| Brief |
I need every line that includes the word "space" copied from the material.

──────── Input records ────────

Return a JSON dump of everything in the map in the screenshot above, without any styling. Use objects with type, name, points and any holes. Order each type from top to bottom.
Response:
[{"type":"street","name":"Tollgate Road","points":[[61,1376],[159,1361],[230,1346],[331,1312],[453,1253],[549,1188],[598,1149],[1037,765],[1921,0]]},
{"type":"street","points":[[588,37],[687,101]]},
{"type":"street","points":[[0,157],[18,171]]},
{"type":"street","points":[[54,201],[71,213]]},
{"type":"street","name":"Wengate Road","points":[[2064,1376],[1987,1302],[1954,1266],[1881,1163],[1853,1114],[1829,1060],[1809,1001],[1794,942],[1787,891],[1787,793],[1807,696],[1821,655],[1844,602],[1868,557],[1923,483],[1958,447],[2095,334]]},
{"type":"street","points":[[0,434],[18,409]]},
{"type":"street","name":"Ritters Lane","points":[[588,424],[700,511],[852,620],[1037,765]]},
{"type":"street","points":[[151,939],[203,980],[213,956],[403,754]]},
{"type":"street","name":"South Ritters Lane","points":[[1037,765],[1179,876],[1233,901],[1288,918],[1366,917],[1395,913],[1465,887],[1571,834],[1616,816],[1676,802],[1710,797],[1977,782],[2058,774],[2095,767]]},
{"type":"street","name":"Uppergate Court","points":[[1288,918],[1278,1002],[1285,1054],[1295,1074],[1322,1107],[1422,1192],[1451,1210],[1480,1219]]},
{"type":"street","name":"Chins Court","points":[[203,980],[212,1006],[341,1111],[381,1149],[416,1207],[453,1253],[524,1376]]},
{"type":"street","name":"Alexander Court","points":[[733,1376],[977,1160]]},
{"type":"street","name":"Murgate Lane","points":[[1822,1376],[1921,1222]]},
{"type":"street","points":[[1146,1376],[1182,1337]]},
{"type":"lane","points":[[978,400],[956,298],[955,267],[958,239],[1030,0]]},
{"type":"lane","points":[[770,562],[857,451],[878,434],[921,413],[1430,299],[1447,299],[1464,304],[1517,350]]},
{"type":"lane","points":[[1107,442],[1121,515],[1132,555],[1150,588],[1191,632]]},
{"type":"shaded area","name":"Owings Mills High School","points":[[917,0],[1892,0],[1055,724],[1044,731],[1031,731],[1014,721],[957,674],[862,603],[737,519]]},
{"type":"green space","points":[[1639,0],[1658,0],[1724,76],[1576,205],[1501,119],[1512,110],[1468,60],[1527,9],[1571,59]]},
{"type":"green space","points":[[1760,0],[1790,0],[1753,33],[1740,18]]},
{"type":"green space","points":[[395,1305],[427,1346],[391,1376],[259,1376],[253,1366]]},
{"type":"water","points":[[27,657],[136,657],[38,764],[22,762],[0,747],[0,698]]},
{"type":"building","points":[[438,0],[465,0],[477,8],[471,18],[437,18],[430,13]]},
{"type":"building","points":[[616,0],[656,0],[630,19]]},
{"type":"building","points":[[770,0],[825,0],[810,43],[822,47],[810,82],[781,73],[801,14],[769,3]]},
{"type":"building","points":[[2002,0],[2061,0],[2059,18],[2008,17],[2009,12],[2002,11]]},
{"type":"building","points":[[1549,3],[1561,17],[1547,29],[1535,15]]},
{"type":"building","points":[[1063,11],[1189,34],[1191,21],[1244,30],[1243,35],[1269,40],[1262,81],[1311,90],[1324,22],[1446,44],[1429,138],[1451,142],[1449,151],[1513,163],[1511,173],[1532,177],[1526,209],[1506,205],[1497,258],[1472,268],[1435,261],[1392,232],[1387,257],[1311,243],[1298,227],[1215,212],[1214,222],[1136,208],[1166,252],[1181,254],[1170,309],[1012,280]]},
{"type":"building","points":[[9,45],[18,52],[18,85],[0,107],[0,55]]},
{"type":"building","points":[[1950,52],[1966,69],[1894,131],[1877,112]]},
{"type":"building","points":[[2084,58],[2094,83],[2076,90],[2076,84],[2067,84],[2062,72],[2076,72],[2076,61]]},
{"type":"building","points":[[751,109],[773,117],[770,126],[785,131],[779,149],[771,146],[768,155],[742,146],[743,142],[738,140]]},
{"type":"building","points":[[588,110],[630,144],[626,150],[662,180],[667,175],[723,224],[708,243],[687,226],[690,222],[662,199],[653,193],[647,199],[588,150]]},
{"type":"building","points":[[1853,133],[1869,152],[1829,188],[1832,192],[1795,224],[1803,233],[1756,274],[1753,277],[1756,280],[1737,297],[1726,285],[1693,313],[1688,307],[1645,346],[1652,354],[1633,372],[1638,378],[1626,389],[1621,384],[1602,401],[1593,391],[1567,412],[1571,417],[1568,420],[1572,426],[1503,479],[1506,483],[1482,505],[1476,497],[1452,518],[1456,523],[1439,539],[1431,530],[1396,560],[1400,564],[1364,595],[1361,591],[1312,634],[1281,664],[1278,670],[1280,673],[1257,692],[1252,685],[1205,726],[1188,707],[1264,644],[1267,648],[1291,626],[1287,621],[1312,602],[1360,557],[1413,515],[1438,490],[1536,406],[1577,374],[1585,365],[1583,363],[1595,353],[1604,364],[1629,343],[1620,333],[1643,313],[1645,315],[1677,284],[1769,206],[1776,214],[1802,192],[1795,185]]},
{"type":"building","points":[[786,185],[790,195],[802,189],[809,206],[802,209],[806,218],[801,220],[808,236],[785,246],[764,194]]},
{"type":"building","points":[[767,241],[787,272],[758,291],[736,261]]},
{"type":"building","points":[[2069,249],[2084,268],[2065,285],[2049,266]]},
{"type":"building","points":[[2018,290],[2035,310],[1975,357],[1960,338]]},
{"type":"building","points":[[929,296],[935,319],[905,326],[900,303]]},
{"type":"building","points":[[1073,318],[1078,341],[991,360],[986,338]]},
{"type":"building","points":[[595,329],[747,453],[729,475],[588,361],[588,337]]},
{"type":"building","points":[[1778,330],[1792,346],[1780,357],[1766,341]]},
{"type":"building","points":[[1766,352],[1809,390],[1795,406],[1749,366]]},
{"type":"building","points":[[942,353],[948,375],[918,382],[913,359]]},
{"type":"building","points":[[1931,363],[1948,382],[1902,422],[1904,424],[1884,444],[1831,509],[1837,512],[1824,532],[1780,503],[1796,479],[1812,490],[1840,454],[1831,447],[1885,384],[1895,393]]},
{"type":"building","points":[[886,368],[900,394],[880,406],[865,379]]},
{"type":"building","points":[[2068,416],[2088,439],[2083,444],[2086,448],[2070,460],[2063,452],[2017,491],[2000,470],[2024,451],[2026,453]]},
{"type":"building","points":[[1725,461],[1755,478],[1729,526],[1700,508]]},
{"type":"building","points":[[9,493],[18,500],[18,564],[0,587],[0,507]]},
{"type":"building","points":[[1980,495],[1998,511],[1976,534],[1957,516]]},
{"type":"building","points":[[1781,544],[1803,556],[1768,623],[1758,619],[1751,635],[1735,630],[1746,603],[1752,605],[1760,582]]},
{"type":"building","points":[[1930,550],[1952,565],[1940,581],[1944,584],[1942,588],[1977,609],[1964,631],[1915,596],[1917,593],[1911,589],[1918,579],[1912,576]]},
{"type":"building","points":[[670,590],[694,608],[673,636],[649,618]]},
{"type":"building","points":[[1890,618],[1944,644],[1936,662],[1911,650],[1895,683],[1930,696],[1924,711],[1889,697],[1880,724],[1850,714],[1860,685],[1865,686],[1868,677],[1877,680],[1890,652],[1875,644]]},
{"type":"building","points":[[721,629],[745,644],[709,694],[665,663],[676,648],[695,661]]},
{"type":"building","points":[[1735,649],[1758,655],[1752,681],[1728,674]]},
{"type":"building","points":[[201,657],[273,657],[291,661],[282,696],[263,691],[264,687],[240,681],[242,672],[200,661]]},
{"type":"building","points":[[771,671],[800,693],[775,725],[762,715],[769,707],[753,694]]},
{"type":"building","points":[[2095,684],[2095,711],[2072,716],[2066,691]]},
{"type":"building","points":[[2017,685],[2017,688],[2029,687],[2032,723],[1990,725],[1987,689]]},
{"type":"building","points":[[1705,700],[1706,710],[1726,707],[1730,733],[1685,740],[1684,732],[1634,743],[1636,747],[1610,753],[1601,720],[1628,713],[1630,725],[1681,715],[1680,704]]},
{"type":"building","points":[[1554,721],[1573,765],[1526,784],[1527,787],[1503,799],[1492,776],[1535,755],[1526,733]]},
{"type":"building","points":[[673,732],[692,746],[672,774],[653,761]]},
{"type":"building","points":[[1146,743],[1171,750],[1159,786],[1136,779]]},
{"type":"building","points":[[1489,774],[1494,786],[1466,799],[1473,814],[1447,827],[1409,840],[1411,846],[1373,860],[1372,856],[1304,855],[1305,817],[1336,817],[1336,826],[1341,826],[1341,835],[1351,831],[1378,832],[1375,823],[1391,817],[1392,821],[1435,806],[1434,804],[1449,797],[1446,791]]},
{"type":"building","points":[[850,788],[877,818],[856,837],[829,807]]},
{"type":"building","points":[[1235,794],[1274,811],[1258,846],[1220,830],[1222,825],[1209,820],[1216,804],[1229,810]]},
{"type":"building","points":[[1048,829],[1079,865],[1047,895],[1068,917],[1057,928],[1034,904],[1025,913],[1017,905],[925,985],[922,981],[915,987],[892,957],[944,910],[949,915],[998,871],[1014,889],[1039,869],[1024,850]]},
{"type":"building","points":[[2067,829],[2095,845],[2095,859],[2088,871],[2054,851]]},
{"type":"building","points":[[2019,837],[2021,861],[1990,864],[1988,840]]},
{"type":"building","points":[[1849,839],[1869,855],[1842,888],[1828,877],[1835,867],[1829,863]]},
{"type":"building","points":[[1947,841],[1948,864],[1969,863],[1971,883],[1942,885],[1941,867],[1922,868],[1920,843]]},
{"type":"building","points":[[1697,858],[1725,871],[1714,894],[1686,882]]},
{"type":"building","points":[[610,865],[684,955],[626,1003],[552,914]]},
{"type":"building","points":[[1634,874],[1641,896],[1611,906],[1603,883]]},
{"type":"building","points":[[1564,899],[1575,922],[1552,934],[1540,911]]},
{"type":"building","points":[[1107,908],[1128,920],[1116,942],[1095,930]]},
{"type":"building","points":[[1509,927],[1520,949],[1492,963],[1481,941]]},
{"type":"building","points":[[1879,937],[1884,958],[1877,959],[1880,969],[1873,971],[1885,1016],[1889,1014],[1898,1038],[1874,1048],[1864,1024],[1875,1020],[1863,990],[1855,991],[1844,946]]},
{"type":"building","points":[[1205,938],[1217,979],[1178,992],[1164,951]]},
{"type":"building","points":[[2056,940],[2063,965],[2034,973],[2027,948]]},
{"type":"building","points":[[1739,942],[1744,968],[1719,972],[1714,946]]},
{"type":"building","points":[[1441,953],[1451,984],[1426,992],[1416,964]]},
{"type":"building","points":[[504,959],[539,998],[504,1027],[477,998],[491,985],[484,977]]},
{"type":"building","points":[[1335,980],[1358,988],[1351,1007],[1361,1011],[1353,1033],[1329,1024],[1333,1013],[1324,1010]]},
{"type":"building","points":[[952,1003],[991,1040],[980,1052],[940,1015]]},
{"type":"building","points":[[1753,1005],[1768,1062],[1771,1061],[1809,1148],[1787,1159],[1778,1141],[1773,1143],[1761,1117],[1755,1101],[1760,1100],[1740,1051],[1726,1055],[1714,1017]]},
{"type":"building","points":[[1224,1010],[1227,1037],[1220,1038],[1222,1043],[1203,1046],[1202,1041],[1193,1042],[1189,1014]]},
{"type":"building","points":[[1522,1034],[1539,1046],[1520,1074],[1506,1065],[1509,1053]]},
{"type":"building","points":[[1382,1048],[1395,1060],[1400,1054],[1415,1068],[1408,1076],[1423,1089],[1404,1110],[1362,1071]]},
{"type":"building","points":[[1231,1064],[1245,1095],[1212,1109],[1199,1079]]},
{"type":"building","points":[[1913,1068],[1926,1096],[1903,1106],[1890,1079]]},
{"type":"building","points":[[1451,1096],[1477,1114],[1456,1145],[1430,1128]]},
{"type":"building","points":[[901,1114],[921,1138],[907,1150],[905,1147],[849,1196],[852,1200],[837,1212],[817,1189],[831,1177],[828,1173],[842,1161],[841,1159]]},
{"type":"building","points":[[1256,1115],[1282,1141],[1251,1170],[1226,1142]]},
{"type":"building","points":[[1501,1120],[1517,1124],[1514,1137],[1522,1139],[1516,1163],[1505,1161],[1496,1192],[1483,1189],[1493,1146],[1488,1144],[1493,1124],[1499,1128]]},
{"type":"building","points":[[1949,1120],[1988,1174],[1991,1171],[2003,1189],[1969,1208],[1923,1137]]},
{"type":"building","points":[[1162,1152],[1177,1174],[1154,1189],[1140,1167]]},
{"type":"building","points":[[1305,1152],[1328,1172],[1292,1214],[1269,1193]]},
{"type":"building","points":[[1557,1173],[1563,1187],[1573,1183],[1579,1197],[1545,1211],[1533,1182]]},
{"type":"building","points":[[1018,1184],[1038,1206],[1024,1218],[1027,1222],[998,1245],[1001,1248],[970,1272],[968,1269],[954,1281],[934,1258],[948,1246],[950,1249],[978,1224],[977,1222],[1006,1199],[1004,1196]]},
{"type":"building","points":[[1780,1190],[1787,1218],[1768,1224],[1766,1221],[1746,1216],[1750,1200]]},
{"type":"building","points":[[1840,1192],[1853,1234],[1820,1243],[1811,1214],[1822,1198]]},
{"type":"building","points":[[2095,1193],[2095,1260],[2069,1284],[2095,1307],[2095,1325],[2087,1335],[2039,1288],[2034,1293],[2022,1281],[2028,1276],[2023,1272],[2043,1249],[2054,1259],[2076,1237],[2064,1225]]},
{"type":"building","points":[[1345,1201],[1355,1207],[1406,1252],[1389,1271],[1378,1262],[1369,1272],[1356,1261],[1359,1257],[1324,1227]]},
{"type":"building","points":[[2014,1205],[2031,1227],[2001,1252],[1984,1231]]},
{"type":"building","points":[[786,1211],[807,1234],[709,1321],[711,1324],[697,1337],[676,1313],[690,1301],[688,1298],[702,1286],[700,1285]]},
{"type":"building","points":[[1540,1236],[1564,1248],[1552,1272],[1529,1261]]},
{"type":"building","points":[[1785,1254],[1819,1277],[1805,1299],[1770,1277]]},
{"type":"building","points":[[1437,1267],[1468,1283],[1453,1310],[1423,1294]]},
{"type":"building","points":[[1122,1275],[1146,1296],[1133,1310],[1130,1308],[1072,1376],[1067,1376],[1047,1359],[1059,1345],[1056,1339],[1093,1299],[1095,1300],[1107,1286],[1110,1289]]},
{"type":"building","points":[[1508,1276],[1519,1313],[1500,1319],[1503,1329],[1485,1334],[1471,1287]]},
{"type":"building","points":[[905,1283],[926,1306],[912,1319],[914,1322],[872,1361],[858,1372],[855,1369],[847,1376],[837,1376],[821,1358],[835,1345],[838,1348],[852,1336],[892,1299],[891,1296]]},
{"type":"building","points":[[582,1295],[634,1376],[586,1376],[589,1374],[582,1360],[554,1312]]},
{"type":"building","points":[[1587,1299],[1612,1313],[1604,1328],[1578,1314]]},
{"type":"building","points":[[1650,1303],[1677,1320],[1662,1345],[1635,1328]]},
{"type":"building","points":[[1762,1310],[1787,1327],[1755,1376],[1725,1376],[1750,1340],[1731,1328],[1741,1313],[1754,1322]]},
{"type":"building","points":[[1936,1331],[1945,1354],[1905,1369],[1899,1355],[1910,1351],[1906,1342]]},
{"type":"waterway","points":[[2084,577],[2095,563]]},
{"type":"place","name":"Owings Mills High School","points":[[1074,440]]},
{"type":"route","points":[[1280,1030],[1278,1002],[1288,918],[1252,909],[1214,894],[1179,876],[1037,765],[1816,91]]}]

────────

| Exercise answer |
{"type":"green space","points":[[1639,0],[1658,0],[1724,76],[1576,205],[1501,119],[1512,110],[1468,60],[1527,9],[1571,59]]},
{"type":"green space","points":[[1760,0],[1790,0],[1753,33],[1740,18]]},
{"type":"green space","points":[[395,1305],[427,1346],[391,1376],[259,1376],[253,1366]]},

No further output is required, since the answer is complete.